Pub Date: Sept. 1st, 1989
ISBN: 0156278065
Publisher: Harcourt Brace Jovanovich

The inimitable Lem continues his penetrating, profound social criticism by dramatizing—in the form of an alien-contact yarn—what can go wrong with society even when ideology is absent. A ship of six human explorers, identified only by their specialties, crash-lands on planet Eden. Odd enough is the local vegetation: tangles of spiderlike vines; giant calyxes that withdraw into the ground; blossoms that take flight like startled insects. Odder still are Eden's huge, leaping inhabitants, or "doublers," whose humped bodies support subsidiary centaurlike torsos, arms, and heads.

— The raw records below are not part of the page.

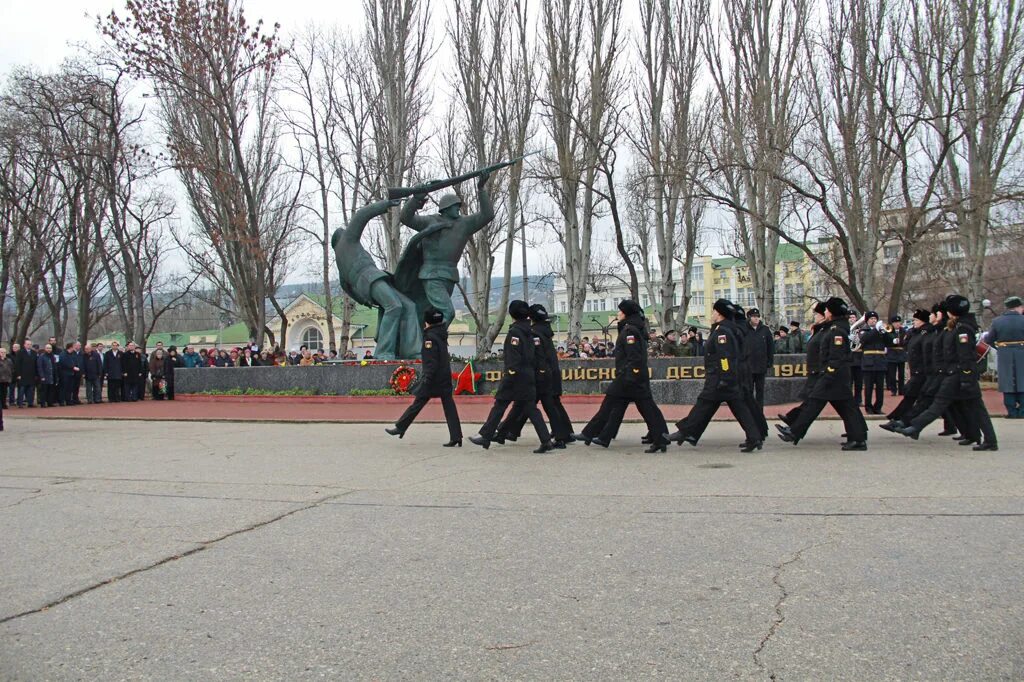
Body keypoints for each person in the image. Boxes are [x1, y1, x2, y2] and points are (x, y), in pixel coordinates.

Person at [897, 295, 997, 450]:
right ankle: (984, 438)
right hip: (954, 373)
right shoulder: (957, 326)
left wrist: (966, 377)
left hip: (960, 373)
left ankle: (915, 426)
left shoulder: (963, 329)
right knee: (972, 407)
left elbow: (965, 356)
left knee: (944, 403)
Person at [666, 300, 763, 452]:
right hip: (725, 377)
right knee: (738, 407)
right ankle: (754, 437)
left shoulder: (722, 331)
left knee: (704, 403)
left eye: (713, 312)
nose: (712, 315)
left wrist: (724, 377)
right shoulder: (726, 328)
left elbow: (724, 357)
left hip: (719, 377)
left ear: (719, 313)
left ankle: (685, 432)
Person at [574, 300, 670, 452]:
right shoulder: (631, 328)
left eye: (620, 312)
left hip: (629, 376)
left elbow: (634, 357)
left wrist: (629, 375)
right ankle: (660, 438)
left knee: (610, 404)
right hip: (633, 376)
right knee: (644, 408)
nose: (617, 314)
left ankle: (589, 433)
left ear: (626, 314)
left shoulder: (630, 331)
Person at [399, 173, 494, 326]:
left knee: (423, 313)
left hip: (449, 276)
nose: (458, 209)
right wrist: (416, 199)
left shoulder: (464, 224)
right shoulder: (431, 221)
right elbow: (405, 218)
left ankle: (419, 343)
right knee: (447, 313)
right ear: (445, 208)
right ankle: (436, 340)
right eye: (455, 206)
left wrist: (481, 189)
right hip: (431, 275)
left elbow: (487, 215)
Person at [776, 297, 868, 451]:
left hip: (834, 375)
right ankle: (858, 438)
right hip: (835, 375)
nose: (824, 312)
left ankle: (794, 431)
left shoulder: (836, 330)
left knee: (815, 402)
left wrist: (828, 374)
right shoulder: (833, 327)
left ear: (832, 312)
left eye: (827, 310)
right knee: (847, 408)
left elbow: (836, 357)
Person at [333, 199, 422, 358]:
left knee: (409, 306)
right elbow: (362, 215)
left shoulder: (340, 262)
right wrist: (386, 204)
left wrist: (364, 300)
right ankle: (384, 352)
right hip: (369, 278)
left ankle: (411, 351)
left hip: (370, 283)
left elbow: (345, 286)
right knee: (394, 306)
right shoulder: (346, 240)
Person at [471, 300, 554, 453]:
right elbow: (536, 357)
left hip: (515, 378)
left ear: (511, 314)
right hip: (528, 376)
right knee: (530, 408)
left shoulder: (515, 333)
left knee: (500, 405)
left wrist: (509, 377)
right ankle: (545, 440)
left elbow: (513, 360)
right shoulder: (530, 332)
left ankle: (486, 435)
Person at [494, 304, 575, 448]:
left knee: (542, 405)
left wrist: (538, 373)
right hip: (550, 372)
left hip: (541, 375)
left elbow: (539, 357)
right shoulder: (544, 331)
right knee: (529, 405)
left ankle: (560, 436)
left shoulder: (535, 333)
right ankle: (506, 432)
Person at [386, 307, 463, 446]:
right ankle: (456, 436)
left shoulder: (430, 338)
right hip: (444, 376)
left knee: (417, 403)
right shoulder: (441, 334)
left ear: (427, 322)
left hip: (433, 379)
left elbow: (431, 362)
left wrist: (427, 378)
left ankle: (400, 427)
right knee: (449, 406)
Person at [778, 301, 829, 430]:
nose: (815, 316)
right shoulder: (818, 328)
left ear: (823, 315)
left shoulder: (825, 329)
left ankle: (794, 426)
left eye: (817, 314)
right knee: (812, 400)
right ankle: (793, 421)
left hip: (821, 371)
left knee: (814, 401)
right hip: (815, 370)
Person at [880, 310, 930, 431]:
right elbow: (907, 344)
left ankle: (902, 421)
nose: (914, 323)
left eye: (916, 320)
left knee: (923, 399)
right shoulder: (914, 332)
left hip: (923, 371)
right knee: (914, 397)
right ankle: (898, 420)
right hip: (917, 370)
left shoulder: (926, 333)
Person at [985, 295, 1024, 418]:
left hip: (1004, 353)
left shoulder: (997, 321)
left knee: (1007, 381)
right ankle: (1022, 411)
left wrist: (999, 347)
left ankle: (1011, 411)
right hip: (1022, 352)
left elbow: (989, 339)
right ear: (1018, 307)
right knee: (1022, 380)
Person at [857, 311, 889, 414]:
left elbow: (889, 342)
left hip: (880, 361)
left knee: (880, 387)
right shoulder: (863, 330)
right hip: (868, 361)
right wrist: (876, 330)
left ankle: (878, 407)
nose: (873, 320)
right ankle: (868, 407)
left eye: (875, 319)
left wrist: (885, 333)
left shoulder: (880, 331)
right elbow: (865, 339)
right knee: (868, 387)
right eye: (871, 319)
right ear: (867, 321)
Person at [744, 308, 775, 409]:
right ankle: (750, 411)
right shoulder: (744, 330)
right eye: (754, 317)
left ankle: (759, 411)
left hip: (761, 366)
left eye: (757, 316)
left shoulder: (765, 330)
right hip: (748, 366)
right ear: (749, 318)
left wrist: (770, 361)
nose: (756, 318)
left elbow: (770, 347)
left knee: (760, 391)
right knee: (748, 391)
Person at [885, 315, 908, 395]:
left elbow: (906, 341)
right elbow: (886, 340)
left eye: (898, 322)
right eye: (895, 322)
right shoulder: (889, 330)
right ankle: (893, 390)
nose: (897, 324)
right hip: (892, 353)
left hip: (901, 353)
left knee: (901, 374)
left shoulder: (903, 331)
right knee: (892, 374)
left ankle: (901, 389)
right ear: (892, 323)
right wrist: (892, 341)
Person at [15, 339, 38, 408]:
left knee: (31, 390)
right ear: (24, 345)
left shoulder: (34, 353)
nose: (29, 346)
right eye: (27, 344)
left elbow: (36, 364)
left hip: (31, 374)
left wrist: (36, 374)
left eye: (30, 344)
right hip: (23, 374)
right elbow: (17, 364)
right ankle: (20, 403)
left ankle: (30, 403)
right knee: (22, 389)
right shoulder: (20, 352)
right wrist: (18, 374)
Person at [848, 311, 864, 406]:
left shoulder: (860, 329)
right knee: (849, 382)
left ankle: (858, 400)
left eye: (853, 317)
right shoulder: (845, 329)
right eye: (850, 317)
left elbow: (863, 341)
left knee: (859, 382)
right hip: (849, 358)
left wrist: (858, 337)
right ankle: (849, 400)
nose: (852, 319)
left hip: (858, 358)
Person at [57, 342, 81, 407]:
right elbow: (64, 362)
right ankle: (62, 401)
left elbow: (75, 361)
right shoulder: (63, 354)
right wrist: (72, 367)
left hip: (71, 374)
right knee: (63, 388)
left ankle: (68, 400)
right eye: (74, 346)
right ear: (70, 347)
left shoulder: (72, 354)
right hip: (64, 374)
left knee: (70, 388)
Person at [36, 343, 58, 408]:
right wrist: (42, 376)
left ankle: (50, 402)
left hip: (51, 376)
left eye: (50, 348)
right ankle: (43, 403)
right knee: (44, 391)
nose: (49, 349)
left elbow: (55, 367)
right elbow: (40, 367)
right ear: (45, 349)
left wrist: (56, 376)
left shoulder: (53, 356)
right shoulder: (42, 356)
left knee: (51, 390)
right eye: (47, 348)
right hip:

As the Engineer, the Cyberneticist, and the Physicist labor to rebuild the ship's wrecked systems, the Captain, the Doctor, and the Chemist explore an automated factory, manufacturing who-knows-what, that appears abandoned and out of control. Further afield, they observe strange alien vehicles, mass graves, weird buildings full of skeletons in jars, pits containing deformed corpses, microminiature clockwork "seeds" the "grow" walls of glass. As violence inevitably erupts, the crew members are forced to defend themselves—but only when an alien astronomer detects do the humans learn that they are witnessing a biological experiment gone wrong, perpetrated by a government so secretive that it denies its own existence. Like Lem's most recent, the brilliant Fiasco (1987), a terrifyingly plausible picture of a world gone mad.